Technically not a shorebird, this little guy was on the shore of a wetland near Roswell; Burrowing Owls don’t need the water, but the disturbance associated with steep banks is of obvious advantage to them.

Share

Disco Potoo

February 22: It started to rain as we returned to Chimino for our lunch, but we were too full of the morning’s excitement to care. Fortunately, the weather cleared just as we were loading our things onto the boat for the return trip to Sayaxche, where our van once again awaited us, and the ride back on the Pasin was as birdful as the ride out had been.

Birding time knows only its own clocks, of course, and so darkness fell well before we were in Tikal that evening. But night time in the tropics has its own allures, and at one point two great saucers of yellow light flashed across the road in front of the van. A bird! We screeched to a stop and looked out the windows to find a Northern Potoo perched on a stump just feet away from our vehicle.

Our security escort, a few car lengths behind us, had obviously not seen the bird, and a second later they were pulled up beside us, frantically asking what was wrong, what had happened, what we were doing. Beside us, that is to say, blocking the bird. Our answers were even more frantic, and when we were finally able to make them understand what we were seeing, they generously offered to put a light on the potoo for us.

Regrettably, the only illumination they found to cast on the scene was the blue-and-reds on the roof of their SUV, so for precious seconds we saw the bird in the strobe flashes of police lights. At least the siren didn’t come on, though if it had, at least I wouldn’t have been able to hear someone, unnamed, humming an ABBA tune from the back seat.

Share

Longspurs 3, Owls 2

It was a perfect prairie homecoming today. Gary, Chris, Mark, and Molly discovered a Lapland Longspur yesterday on the Sonoita grasslands near Elgin, and there was no way I couldn’t look for that bird, a species with fewer than 20 records ever for southeast Arizona.

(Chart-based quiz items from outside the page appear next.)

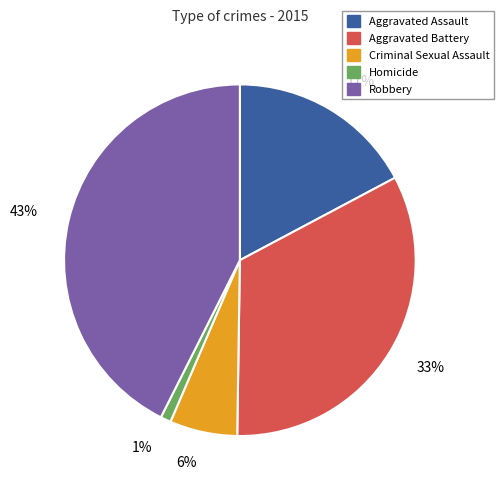

Is the sum of Criminal Sexual Assault and Aggravated Battery greater than half?

No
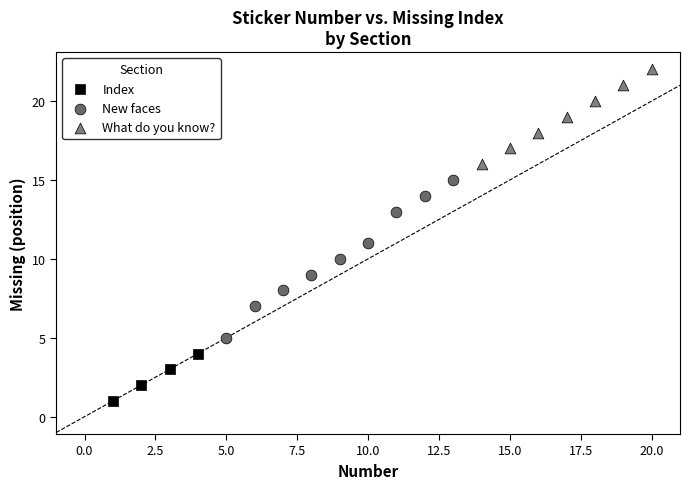

Which series reaches the maximum Y coordinate?

What do you know?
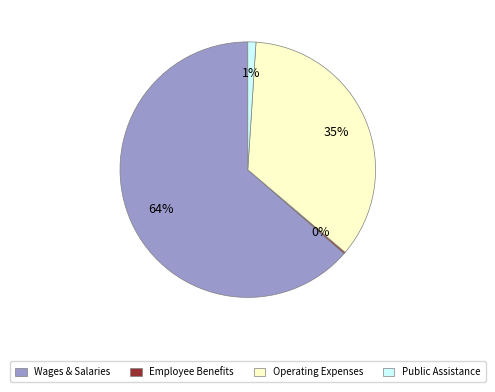

Which category has the biggest portion of the pie?

Wages & Salaries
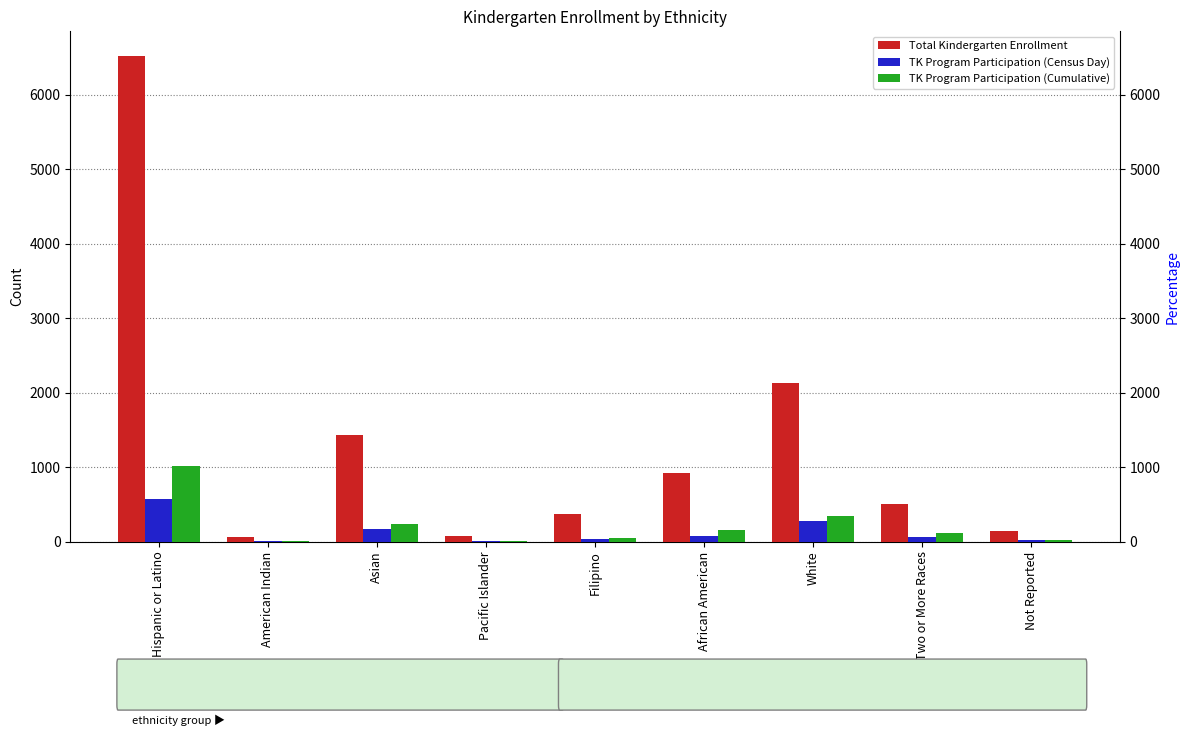

Which series has the largest total across all categories?

Total Kindergarten Enrollment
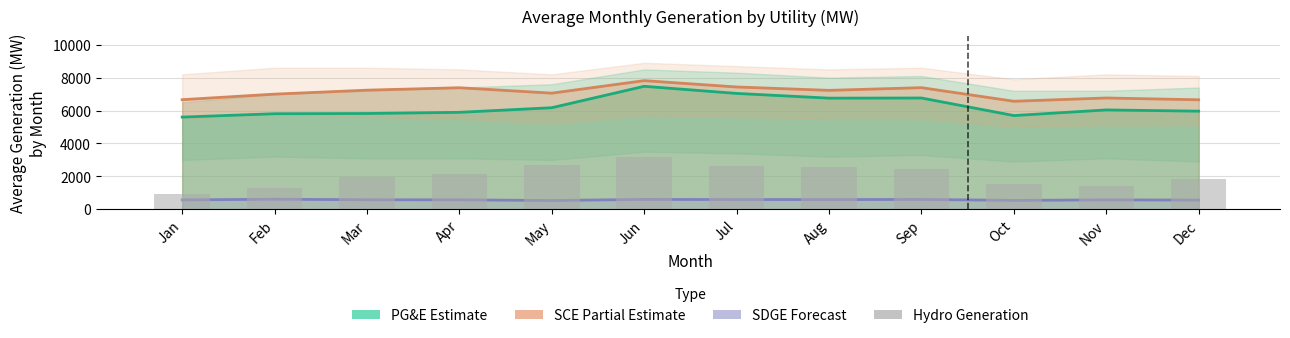

At which label does Hydro Gen (MW) first exceed 2138?

Apr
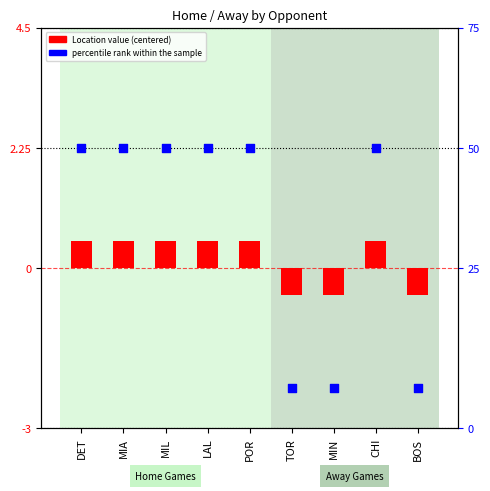

At how many categories does at least one series exceed 1?

6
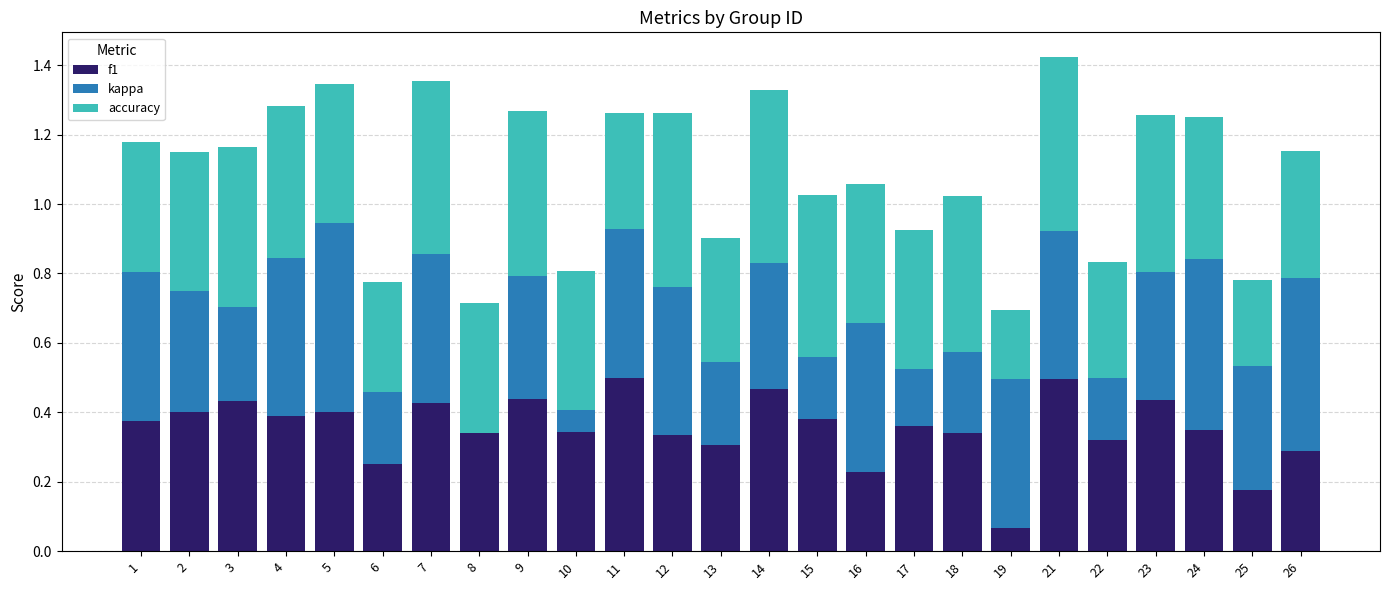

Where is f1 nearest to the value 0?

19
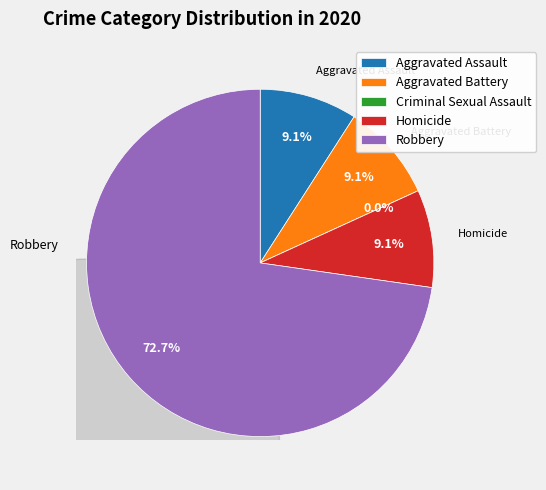

The Homicide slice represents 9% of the pie. True or false?

True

So Darlene and I bumped across the pastures on a dramatically windy afternoon, finding the described site and, a pleasant surprise indeed, Erika and Marjorie hunkered down in the lee of a stock tank. A couple of hundred Horned Larks were feeding among the cowpies, and goodly numbers of Chestnut-collared Longspurs joined them, their musical little chirrups chiming each time the flock shifted position.

Most of the Chestnut-collareds were females or drab males, but a few were showing the black of breeding dress concealed beneath their pale feather edges.

I was particularly excited to find at least 4 McCown’s Longspurs in the flock, a bird I know well from its breeding grounds in northwest Nebraska but one I have rarely seen in winter; it was outstanding to see them with the Chestnut-collareds and to firm up my shaky impressions of their face pattern and bill shape.

Marjorie and Erika had been holding down the fort long enough to be cold in the biting wind, so they headed out. Darlene and I continued scoping the flock, and 45 minutes later a dazzlingly bright male Lapland Longspur appeared. He fed among the grasses and the cowpatties for a good 20 minutes, apparently unaware of how intensely he was being admired. Gary has posted beautiful photos of the bird at azfo.org, but I was reduced to a miserably poor effort at digiscoping; still, the bird is identifiable as it peeks over the cowflop in the glare of a shakily held camera.

Well, maybe ‘identifiable’ was an exaggeration, but he’s in there!

So what to do after that wonderful experience? The clouds and the light over the mountains drew us over to the San Rafael grasslands for dusk. Northern Harriers were gathering to roost, and the last Mourning Doves and Lilian’s Meadowlarks were on the roadsides. It started to rain, then to snow, but like ornithological mailmen, we were undeterred. As we drove the dirt roads slowly in the gloaming, we flushed first one, then another, then a total of at least four Short-eared Owls. Our last bird of the day was a Burrowing Owl, standing on the road in front of the car, bobbing slightly on its stilt-like legs before it too lost itself in the tall grass.